Par Mario
Bucciarelli, Fondateur de CoachingCore et créateur du programme ASSO©
Chaque début d’année,
nous faisons des promesses.
Mieux manger. Moins
stresser. Être plus efficaces. Plus performants. Plus “nous-mêmes”.
Et chaque début
d’année, une question demeure :
À quel moment
avons-nous réellement appris à prendre soin de nous ?
Une société épuisée qui
continue d’avancer
Nous passons beaucoup
de temps à parler de bien-être, à nous intéresser à ce qui pourrait faire
sentir bien, à nous projeter dans des activités ou des pratiques qui devraient
nous assurer le bonheur, et pourtant jamais nous n’avons été aussi fatigués. Fatigués
mentalement, émotionnellement, intérieurement. La pression de la réussite,
l’accélération permanente, l’injonction à aller toujours plus vite laissent peu
de place à l’écoute de soi. Et pas qu’à niveau professionnel : nous sommes
également appelés à briller en société, à être toujours disponibles, prêts à
vivre toute sorte d’expériences…
Résultat : une normalisation de
l’épuisement.
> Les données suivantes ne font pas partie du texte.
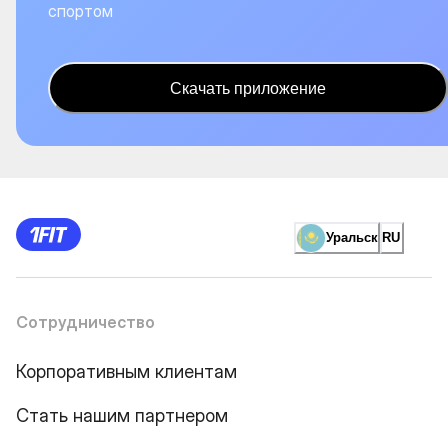
спортом
Скачать приложение
Уральск
RU
Сотрудничество
Корпоративным клиентам
Стать нашим партнером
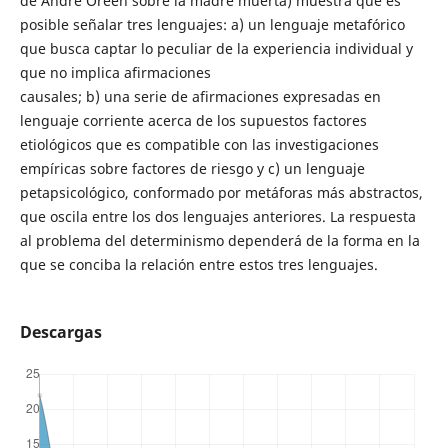
de André Oreen sobre la madre muerta) muestra que es
posible señalar tres lenguajes: a) un lenguaje metafórico
que busca captar lo peculiar de la experiencia individual y
que no implica afirmaciones
causales; b) una serie de afirmaciones expresadas en
lenguaje corriente acerca de los supuestos factores
etiológicos que es compatible con las investigaciones
empíricas sobre factores de riesgo y c) un lenguaje
petapsicológico, conformado por metáforas más abstractos,
que oscila entre los dos lenguajes anteriores. La respuesta
al problema del determinismo dependerá de la forma en la
que se conciba la relación entre estos tres lenguajes.
Descargas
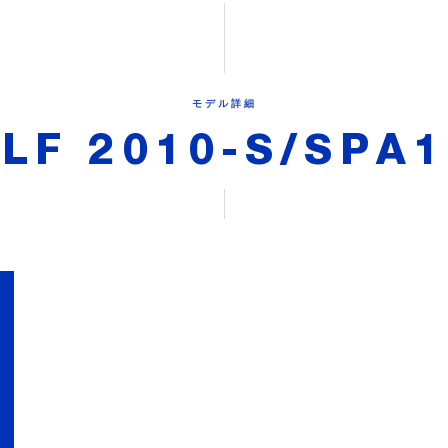
モデル詳細
LF 2010-S/SPA1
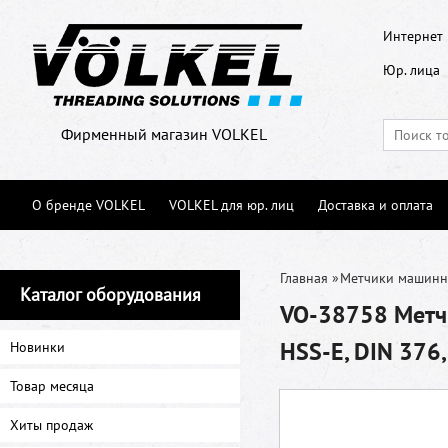
Интернет 
Юр. лица
Фирменный магазин VOLKEL
О бренде VOLKEL
VOLKEL для юр. лиц
Доставка и оплата
Главная
»
Метчики машин
Каталог оборудования
VO-38758 Метч
HSS-E, DIN 376
Новинки
Товар месяца
Хиты продаж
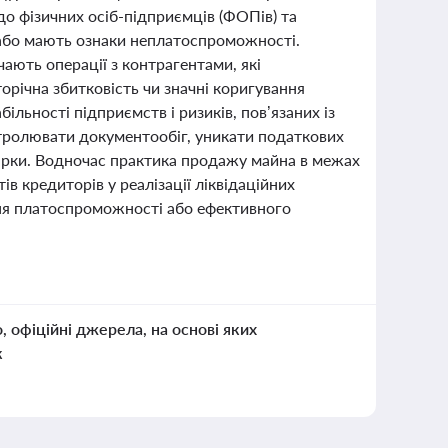
о фізичних осіб-підприємців (ФОПів) та
 або мають ознаки неплатоспроможності.
ають операції з контрагентами, які
торічна збитковість чи значні коригування
більності підприємств і ризиків, пов’язаних із
тролювати документообіг, уникати податкових
вірки. Водночас практика продажу майна в межах
в кредиторів у реалізації ліквідаційних
ння платоспроможності або ефективного
о, офіційні джерела, на основі яких
к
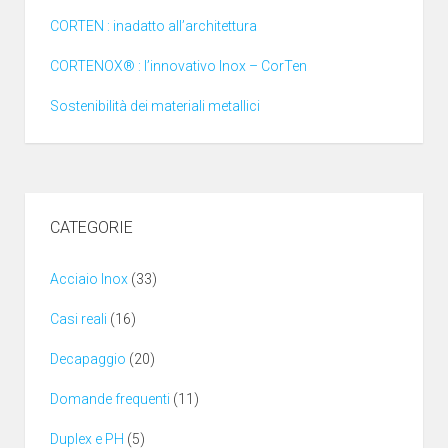
CORTEN : inadatto all’architettura
CORTENOX® : l’innovativo Inox – CorTen
Sostenibilità dei materiali metallici
CATEGORIE
Acciaio Inox
(33)
Casi reali
(16)
Decapaggio
(20)
Domande frequenti
(11)
Duplex e PH
(5)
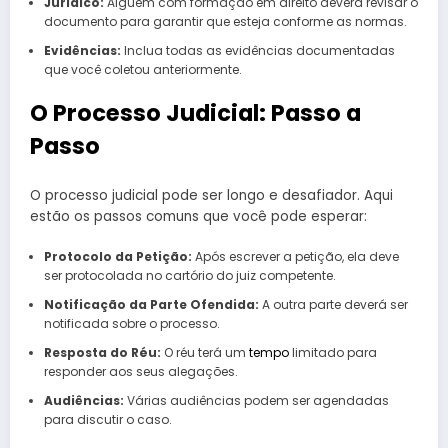
Jurídico:
Alguém com formação em direito deverá revisar o
documento para garantir que esteja conforme as normas.
Evidências:
Inclua todas as evidências documentadas
que você coletou anteriormente.
O Processo Judicial: Passo a
Passo
O processo judicial pode ser longo e desafiador. Aqui
estão os passos comuns que você pode esperar:
Protocolo da Petição:
Após escrever a petição, ela deve
ser protocolada no cartório do juiz competente.
Notificação da Parte Ofendida:
A outra parte deverá ser
notificada sobre o processo.
Resposta do Réu:
O réu terá um
tempo
limitado para
responder aos seus alegações.
Audiências:
Várias audiências podem ser agendadas
para discutir o caso.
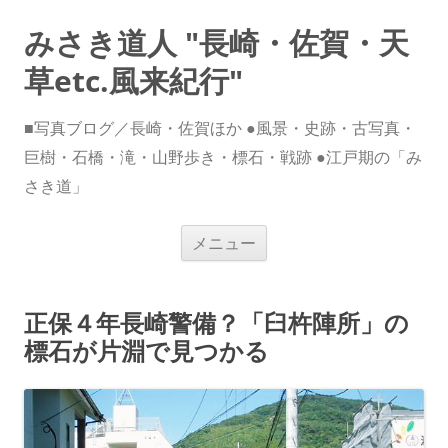
みさき道人 "長崎・佐賀・天
草etc.風来紀行"
■写真ブログ／長崎・佐賀ほか ●風景・史跡・古写真・
巨樹・石橋・滝・山野歩き・標石・戦跡 ●江戸期の「み
さき道」
コ
メニュー
ン
テ
ン
ツ
へ
正保４年長崎警備？「臼杵陣所」の
ス
キ
標石が片淵で見つかる
ッ
プ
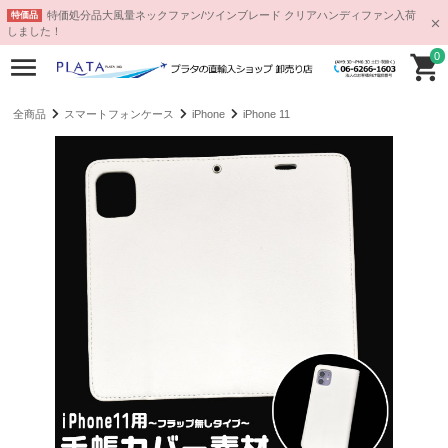
特価処分品大風量ネックファン/ツインブレード クリアハンディファン入荷
特価品
しました！
0
全商品
スマートフォンケース
iPhone
iPhone 11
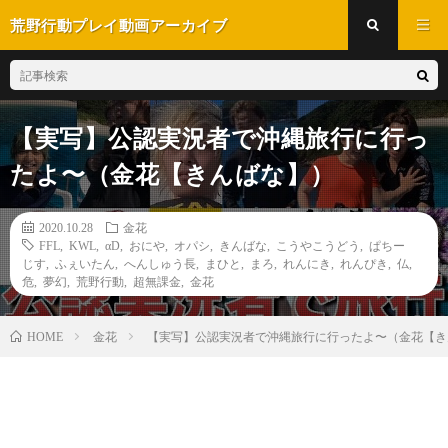
荒野行動プレイ動画アーカイブ
【実写】公認実況者で沖縄旅行に行っ
たよ〜（金花【きんばな】）
2020.10.28
金花
FFL
,
KWL
,
αD
,
おにや
,
オパシ
,
きんばな
,
こうやこうどう
,
ぱちー
じす
,
ふぇいたん
,
へんしゅう長
,
まひと
,
まろ
,
れんにき
,
れんぴき
,
仏
,
危
,
夢幻
,
荒野行動
,
超無課金
,
金花
金花
【実写】公認実況者で沖縄旅行に行ったよ〜（金花【き
HOME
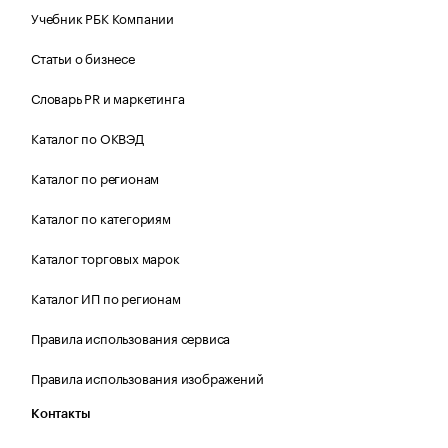
Учебник РБК Компании
Статьи о бизнесе
Словарь PR и маркетинга
Каталог по ОКВЭД
Каталог по регионам
Каталог по категориям
Каталог торговых марок
Каталог ИП по регионам
Правила использования сервиса
Правила использования изображений
Контакты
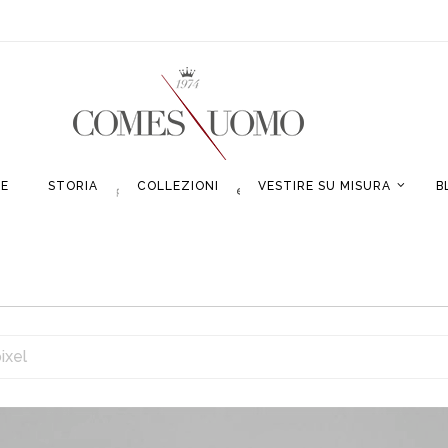
E
STORIA
COLLEZIONI
VESTIRE SU MISURA
B
ixel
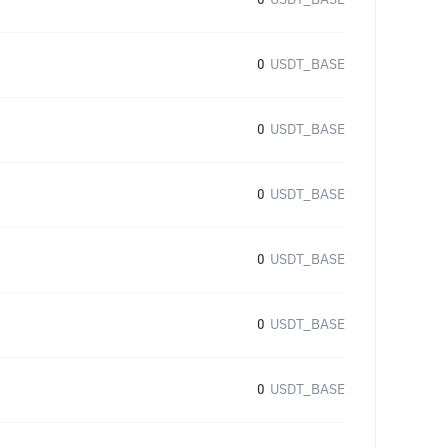
0
USDT_BASE
0
USDT_BASE
0
USDT_BASE
0
USDT_BASE
0
USDT_BASE
0
USDT_BASE
0
USDT_BASE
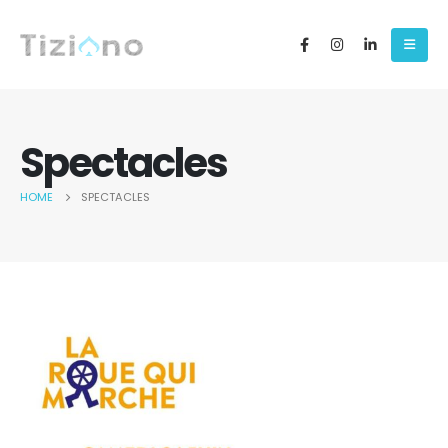
Spectacles
HOME
SPECTACLES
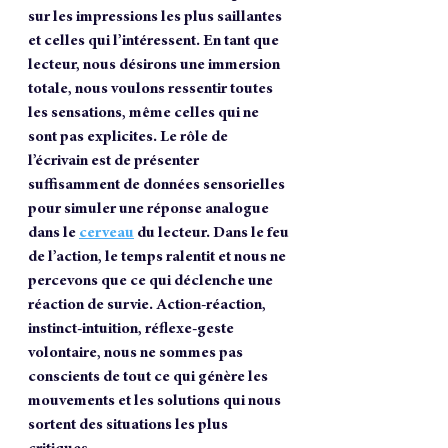
sur les impressions les plus saillantes 
et celles qui l’intéressent. En tant que 
lecteur, nous désirons une immersion 
totale, nous voulons ressentir toutes 
les sensations, même celles qui ne 
sont pas explicites. Le rôle de 
l’écrivain est de présenter 
suffisamment de données sensorielles 
pour simuler une réponse analogue 
dans le 
cerveau
 du lecteur. Dans le feu 
de l’action, le temps ralentit et nous ne 
percevons que ce qui déclenche une 
réaction de survie. Action-réaction, 
instinct-intuition, réflexe-geste 
volontaire, nous ne sommes pas 
conscients de tout ce qui génère les 
mouvements et les solutions qui nous 
sortent des situations les plus 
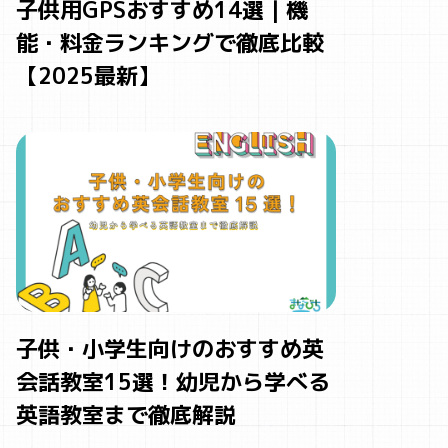
子供用GPSおすすめ14選｜機
能・料金ランキングで徹底比較
【2025最新】
子供・小学生向けのおすすめ英
会話教室15選！幼児から学べる
英語教室まで徹底解説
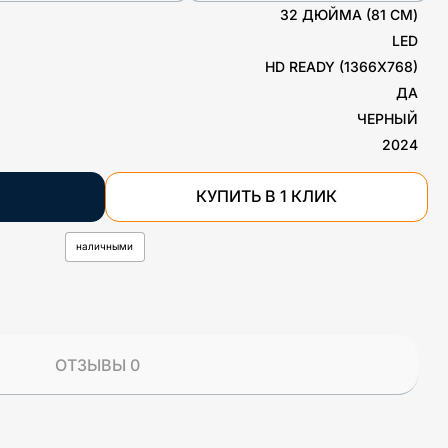
32 ДЮЙМА (81 СМ)
LED
HD READY (1366X768)
ДА
ЧЕРНЫЙ
2024
КУПИТЬ В 1 КЛИК
наличными
ОТЗЫВЫ 0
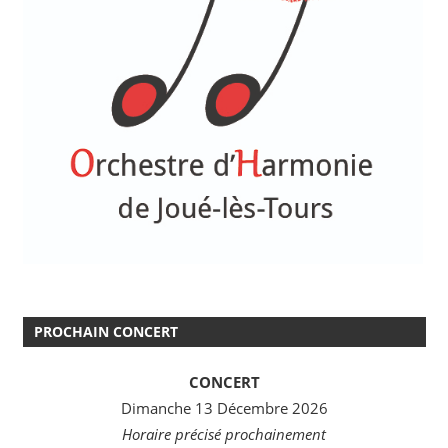
PROCHAIN CONCERT
CONCERT
Dimanche 13 Décembre 2026
Horaire précisé prochainement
On tient. On encaisse. On avance. Jusqu’à quand ?
Prendre soin de sa
santé mentale n’est pas un luxe
La santé mentale n’est
pas une option de confort réservée à quelques privilégiés. Elle est le socle de
nos équilibres personnels, relationnels et professionnels. Ignorer ses signaux
internes, c’est accepter de fonctionner en déséquilibre permanent.
En 2026, prendre soin
de soi n’est pas une fuite du réel.
C’est une manière
lucide d’y faire face.
Se choisir, sans
égoïsme ni culpabilité
Se choisir ne signifie
pas se couper du monde.
Cela signifie poser des
limites, reconnaître ses besoins, accepter ses vulnérabilités et faire des
choix alignés.
C’est refuser de se
définir uniquement par ce que l’on produit, par ce que l’on montre, par ce que
l’on réussit.
C’est se rappeler que
la valeur d’un individu ne se mesure pas à son niveau de performance.
Travailler sur soi : un
acte de responsabilité
S’observer, se
questionner, chercher à comprendre ses fonctionnements n’est pas un aveu de
faiblesse. C’est un acte de maturité. Nous avons appris à tout optimiser, sauf
notre rapport à nous-mêmes.
Or, mieux se connaître
permet de mieux vivre, mieux décider, mieux relationner.
Changer de regard sur
le changement
Le début d’année est
souvent abordé comme une course au changement rapide. Et si, cette fois, nous
changions de regard plutôt que de rythme ? Si l’enjeu n’était pas de faire
plus, mais de faire autrement ?
En 2026, la plus grande
transformation pourrait être intérieure, silencieuse, durable.
Une résolution simple,
mais essentielle
Cette année, peut-être
devrions-nous arrêter de promettre d’être “meilleurs”.
Et commencer par être
plus justes avec nous-mêmes, plus indulgents.
Parce que lorsque l’on
prend soin de son équilibre intérieur,
le reste suit
naturellement.
Se choisir : un acte
profondément politique
Se choisir,
aujourd’hui, n’est pas un repli sur soi.
C’est un acte de
résistance face à une société qui valorise l’épuisement plutôt que l’équilibre,
la vitesse plutôt que le sens, la performance plutôt que l’humain.
En 2026, prendre soin
de soi, de sa santé mentale, de son rapport aux autres et à soi-même devient un
enjeu collectif autant qu’individuel. Une société qui va mieux commence
toujours par des individus qui s’autorisent à aller mieux.
Peut-être est-ce là,
finalement, la seule résolution qui mérite d’être tenue : cesser de se
maltraiter au nom d’idéaux qui ne nous ressemblent plus.
Et accepter, enfin, que se choisir n’est ni une faiblesse ni un luxe, mais une condition essentielle pour durer, créer et vivre pleinement.